- [WHAT TO DO] Please give the number of lines in the material below that contain "adres", without further comment.

- [DATASET RECORDS]

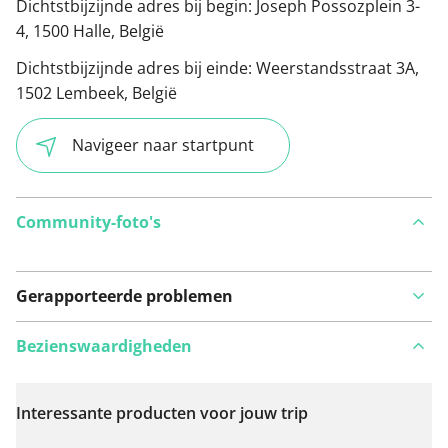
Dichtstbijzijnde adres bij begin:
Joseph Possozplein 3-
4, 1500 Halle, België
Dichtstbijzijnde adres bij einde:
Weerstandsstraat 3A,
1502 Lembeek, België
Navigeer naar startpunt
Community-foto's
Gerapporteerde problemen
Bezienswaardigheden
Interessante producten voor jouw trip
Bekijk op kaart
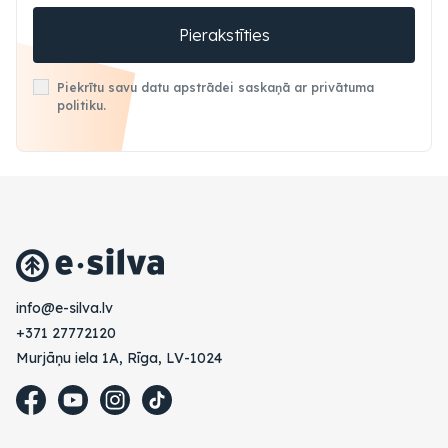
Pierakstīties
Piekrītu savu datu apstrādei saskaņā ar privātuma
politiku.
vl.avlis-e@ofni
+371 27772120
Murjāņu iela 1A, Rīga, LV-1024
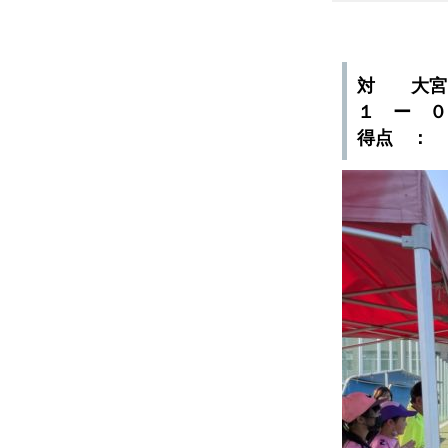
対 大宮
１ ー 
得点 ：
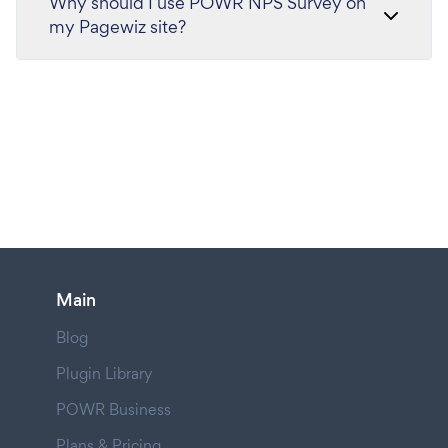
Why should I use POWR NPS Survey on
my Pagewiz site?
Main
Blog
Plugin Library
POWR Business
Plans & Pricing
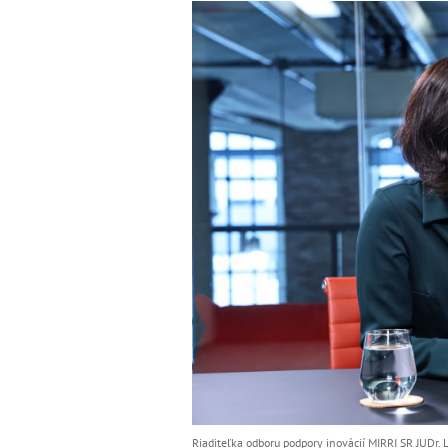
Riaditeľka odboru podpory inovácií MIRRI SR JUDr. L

* * *

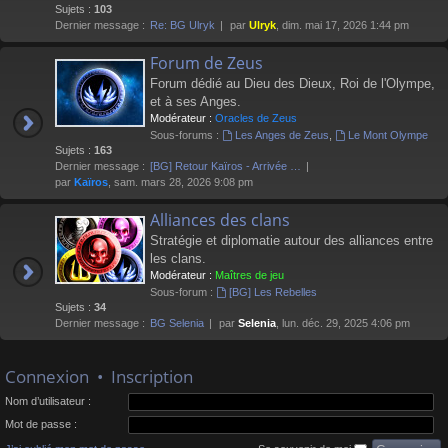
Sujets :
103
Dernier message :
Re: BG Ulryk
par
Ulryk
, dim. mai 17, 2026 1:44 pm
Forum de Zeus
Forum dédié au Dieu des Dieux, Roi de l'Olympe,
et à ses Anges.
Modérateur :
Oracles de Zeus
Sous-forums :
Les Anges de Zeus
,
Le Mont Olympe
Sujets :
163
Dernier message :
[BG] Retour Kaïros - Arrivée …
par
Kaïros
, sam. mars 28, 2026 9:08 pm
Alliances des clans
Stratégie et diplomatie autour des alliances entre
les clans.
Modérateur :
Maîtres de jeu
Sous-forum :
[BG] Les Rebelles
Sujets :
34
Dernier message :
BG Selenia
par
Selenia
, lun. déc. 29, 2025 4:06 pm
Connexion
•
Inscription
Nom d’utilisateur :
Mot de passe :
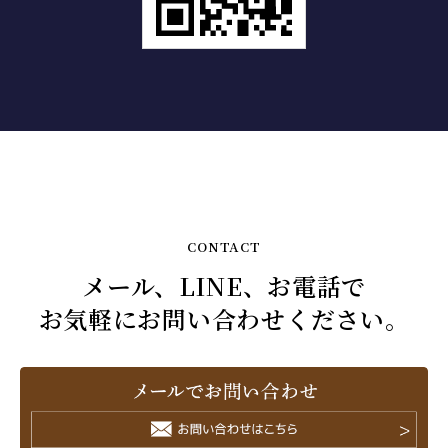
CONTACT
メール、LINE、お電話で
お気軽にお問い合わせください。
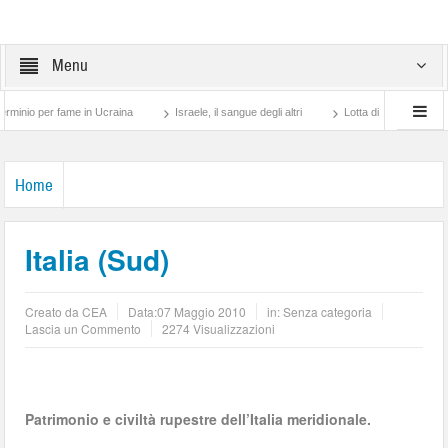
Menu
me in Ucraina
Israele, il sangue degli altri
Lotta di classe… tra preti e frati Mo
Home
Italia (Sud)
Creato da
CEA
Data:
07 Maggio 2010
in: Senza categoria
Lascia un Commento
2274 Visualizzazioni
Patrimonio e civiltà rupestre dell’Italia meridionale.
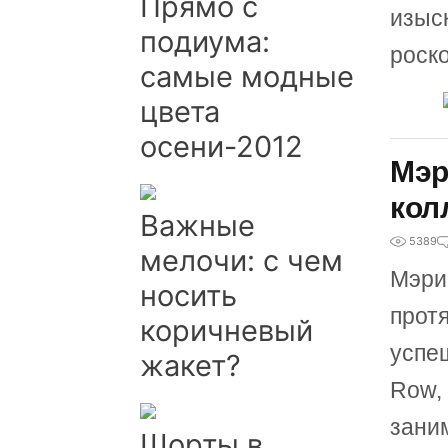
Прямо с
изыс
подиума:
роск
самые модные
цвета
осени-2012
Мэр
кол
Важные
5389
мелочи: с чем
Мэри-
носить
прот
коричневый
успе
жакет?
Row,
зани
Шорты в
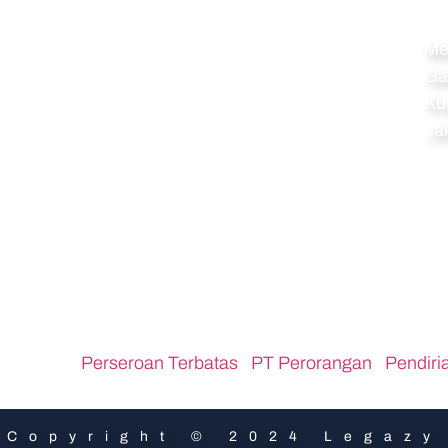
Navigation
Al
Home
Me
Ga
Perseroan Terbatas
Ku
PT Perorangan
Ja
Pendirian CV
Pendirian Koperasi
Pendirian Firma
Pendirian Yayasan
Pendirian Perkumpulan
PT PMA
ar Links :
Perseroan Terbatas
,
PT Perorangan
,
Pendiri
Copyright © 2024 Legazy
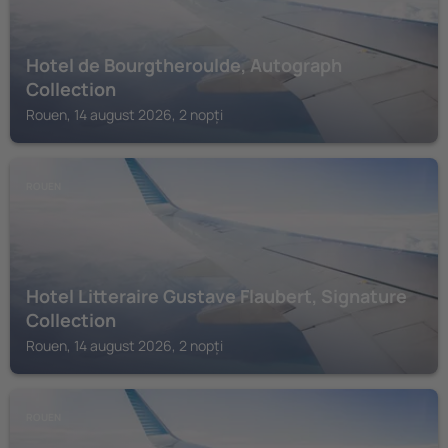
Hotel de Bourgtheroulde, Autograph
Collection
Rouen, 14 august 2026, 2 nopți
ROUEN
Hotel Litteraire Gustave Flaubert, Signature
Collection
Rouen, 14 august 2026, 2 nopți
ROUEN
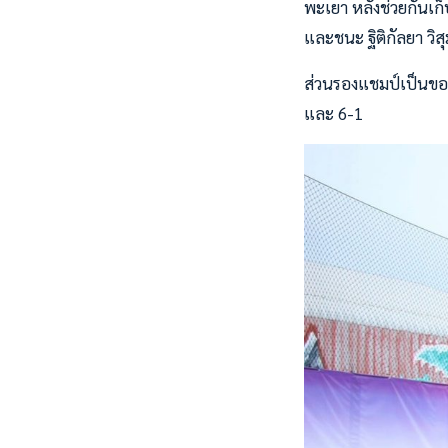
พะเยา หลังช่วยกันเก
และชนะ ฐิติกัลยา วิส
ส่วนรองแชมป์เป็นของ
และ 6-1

--

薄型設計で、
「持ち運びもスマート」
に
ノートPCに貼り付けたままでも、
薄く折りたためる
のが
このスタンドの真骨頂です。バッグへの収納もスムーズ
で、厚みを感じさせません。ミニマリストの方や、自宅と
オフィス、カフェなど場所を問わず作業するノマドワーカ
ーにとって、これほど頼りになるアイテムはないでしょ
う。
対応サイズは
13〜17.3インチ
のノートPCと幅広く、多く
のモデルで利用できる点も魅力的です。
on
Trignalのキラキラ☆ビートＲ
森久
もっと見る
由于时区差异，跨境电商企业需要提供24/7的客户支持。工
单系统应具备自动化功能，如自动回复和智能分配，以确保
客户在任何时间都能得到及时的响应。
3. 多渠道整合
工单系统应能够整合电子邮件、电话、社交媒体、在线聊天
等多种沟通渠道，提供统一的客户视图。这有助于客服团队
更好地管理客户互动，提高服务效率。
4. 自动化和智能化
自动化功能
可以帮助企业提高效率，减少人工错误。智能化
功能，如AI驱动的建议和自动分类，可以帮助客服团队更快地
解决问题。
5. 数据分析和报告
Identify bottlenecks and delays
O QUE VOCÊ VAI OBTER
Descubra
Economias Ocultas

- [ANSWER FOR THIS EXERCISE] 2